[Selected text]

□ □ □ □ □

# Tank dimension question



## Rigio (Jul 23, 2013)

I know there are tall tand and wide tanks(breeder tanks) but what is a tank that is wider and longer? 

Eg: 22.5 "x17x14


----------



## mistersprinkles (Nov 4, 2013)

Breeder tanks aren't tall at all. They're short and wide.


----------



## Rigio (Jul 23, 2013)

mistersprinkles said:


> Breeder tanks aren't tall at all. They're short and wide.


I'm aware I said I know there are tall tanks And wide tanks also known as breeders. I specified the wide tanks name not insinuating they are the same lol. But either way I'm inquiring about tanks that are long and wide and thus quite short.


----------



## tom g (Jul 8, 2009)

*tanks*

chk out miracles tanks website and u will see all the tanks and sizes avail 
maybe that will give u an idea ....of what u want or need .they also do custom work if u are interested ...


----------



## Rigio (Jul 23, 2013)

I have a tank in mind I was just wondering if it had a name to male it easier to search for in the event it's sold when I go to buy it
22.5 " long
17" wide
14" tall


----------



## tom g (Jul 8, 2009)

*tank*

no idea your best bet is to chk them out and see what they group it under ...


----------



## mistersprinkles (Nov 4, 2013)

Rigio said:


> I have a tank in mind I was just wondering if it had a name to male it easier to search for in the event it's sold when I go to buy it
> 22.5 " long
> 17" wide
> 14" tall


That's a custom size tank by the sounds of it. You can get a custom tank built for pretty cheap. NAFB used to do it. Don't know if they still do.

□ □ □ □ □

[Supplied material]
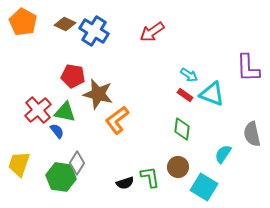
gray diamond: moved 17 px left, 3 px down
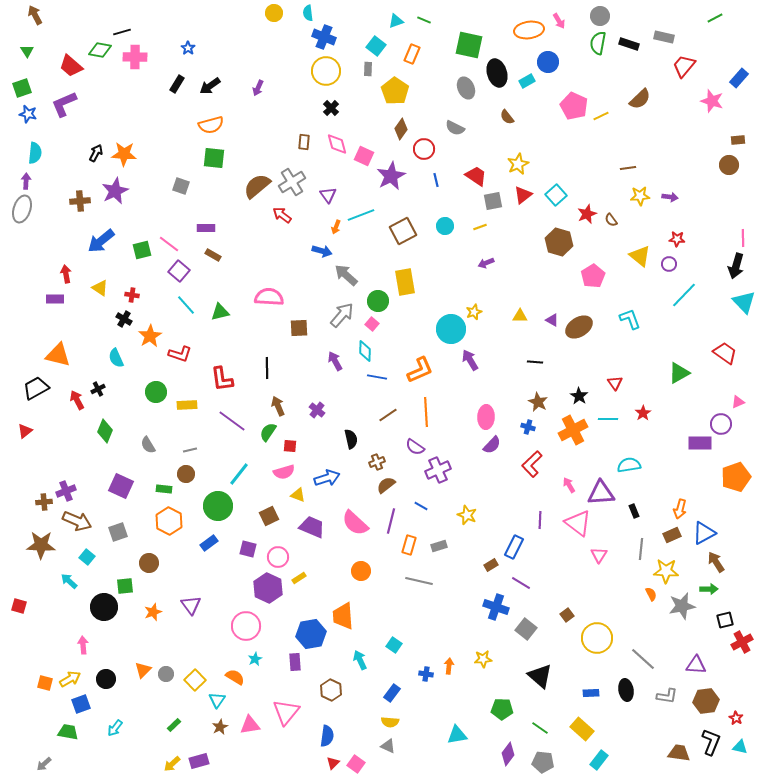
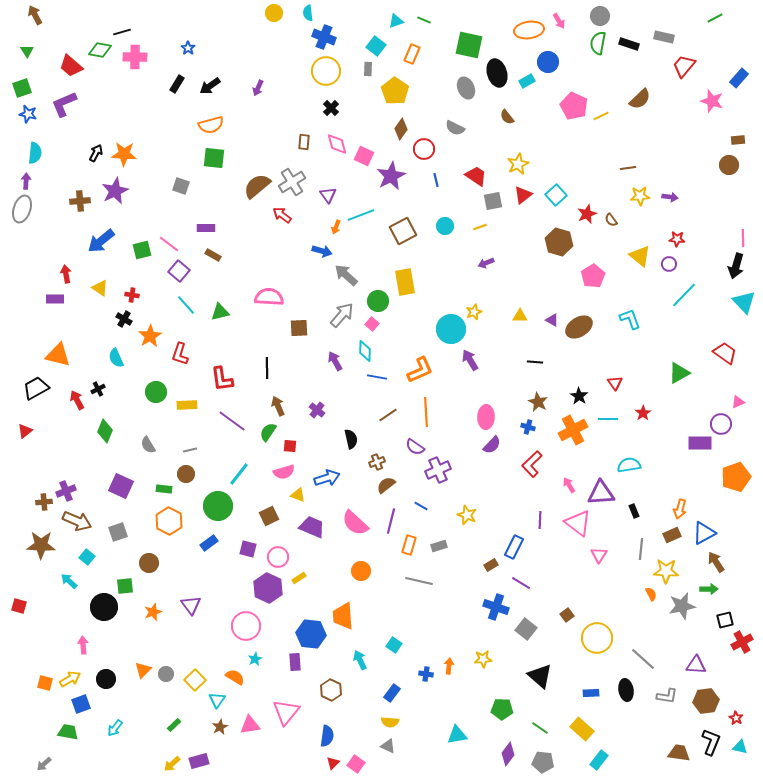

□ □ □ □ □

[Parts of the exercise]
- A) In the tank forum thread, who is named as having built custom tanks cheaply?
- B) From the tank forum thread, retype the part that opens with the words containing "# Tank dimension" and closes with "wider and longer?".
The lines have nothing to do with the tank forum thread.

[Answers to the exercise]
- A) NAFB

- B)
# Tank dimension question



## Rigio (Jul 23, 2013)

I know there are tall tand and wide tanks(breeder tanks) but what is a tank that is wider and longer?